Assim, o Seturn diz que a ampliação da oferta de veículos depende da previsão orçamentária e adoção de fontes de custeio extra tarifárias do sistema de transporte público.

O vereador Robério Paulino (PSOL), que também integra a Comissão de Transportes da Câmara, reclamou do descumprimento judicial por parte das empresas de ônibus e do risco das superlotações para a contaminação por Covid-19.

“As empresas de forma absurda, desrespeitam a decisão judicial e não acatam decisões da STTU e da Prefeitura. No país inteiro e também em Natal a lotação dos ônibus é um dos principais elementos para contaminação pela Covid-19. Essas empresas não podem fazer o que elas querem com a cidade”, disse o parlamentar.

“Não adianta as pessoas usarem máscaras, tomarem todos os cuidados enquanto as empresas colocam uma frota reduzida nas ruas.”

Apesar da penalização pela prefeitura, o vereador acredita que as empresas não irão pagar as infrações.

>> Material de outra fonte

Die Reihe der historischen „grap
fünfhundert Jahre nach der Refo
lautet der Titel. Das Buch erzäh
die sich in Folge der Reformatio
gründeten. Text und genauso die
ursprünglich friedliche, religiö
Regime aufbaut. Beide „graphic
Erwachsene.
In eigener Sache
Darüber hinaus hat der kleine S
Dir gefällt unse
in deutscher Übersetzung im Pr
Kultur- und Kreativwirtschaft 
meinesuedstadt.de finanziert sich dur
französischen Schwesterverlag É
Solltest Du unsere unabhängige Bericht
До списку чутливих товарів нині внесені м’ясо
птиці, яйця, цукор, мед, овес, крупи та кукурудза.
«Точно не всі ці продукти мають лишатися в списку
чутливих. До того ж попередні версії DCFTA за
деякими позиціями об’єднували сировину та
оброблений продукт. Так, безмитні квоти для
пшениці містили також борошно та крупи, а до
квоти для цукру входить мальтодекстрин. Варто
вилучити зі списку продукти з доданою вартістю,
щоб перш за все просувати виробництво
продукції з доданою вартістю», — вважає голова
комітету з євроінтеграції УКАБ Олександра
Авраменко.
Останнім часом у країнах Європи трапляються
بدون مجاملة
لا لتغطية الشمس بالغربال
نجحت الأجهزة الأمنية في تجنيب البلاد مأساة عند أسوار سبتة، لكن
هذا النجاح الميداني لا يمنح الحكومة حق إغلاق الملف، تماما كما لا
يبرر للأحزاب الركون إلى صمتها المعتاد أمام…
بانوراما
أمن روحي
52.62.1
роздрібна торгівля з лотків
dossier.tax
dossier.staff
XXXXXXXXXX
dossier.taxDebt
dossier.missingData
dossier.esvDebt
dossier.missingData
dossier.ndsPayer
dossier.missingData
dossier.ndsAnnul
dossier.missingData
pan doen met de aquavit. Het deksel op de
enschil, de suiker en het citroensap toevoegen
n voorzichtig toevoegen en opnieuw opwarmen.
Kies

Assim, serão necessárias outras medidas. “A prefeitura tem que buscar aliança com o MP, com Judiciário, para levar essas empresas a colocarem toda a frota na rua, porque até agora as empresas estão pouco se lixando. Estão sendo multadas, mas acreditando que não vão pagar essas multas depois, vão judicializar”.

Alternativas

Uma alternativa que deve ser votada até a próxima semana em caráter de urgência na Câmara Municipal de Natal é a utilizar outros veículos como transporte público alternativo na capital, como forma de diminuir as lotações dos ônibus.

“Vamos colocar em votação pra próxima semana, terça-feira. Quando há uma greve, a STTU coloca uma frota emergencial na rua. E essa frota que nós propomos é feita por fretamento, transporte opcional, transporte escolar e turismo”, explicou Milklei Leita, autor do projeto.

Já Robério Paulino (PSOL) também vê com urgência a necessidade de fazer uma nova licitação do transporte público. “Eu acho que temos que acelerar a licitação dos transportes para colocar pra essas empresas e novos ônibus. Porque muitas capitais, menores que Natal até, já tem frotas novas, com ar condicionado. E aqui em Natal nós temos uma frota antiquada, de ônibus velhos, que não atendem mais as necessidades de uma cidade com quase 900 mil habitantes”.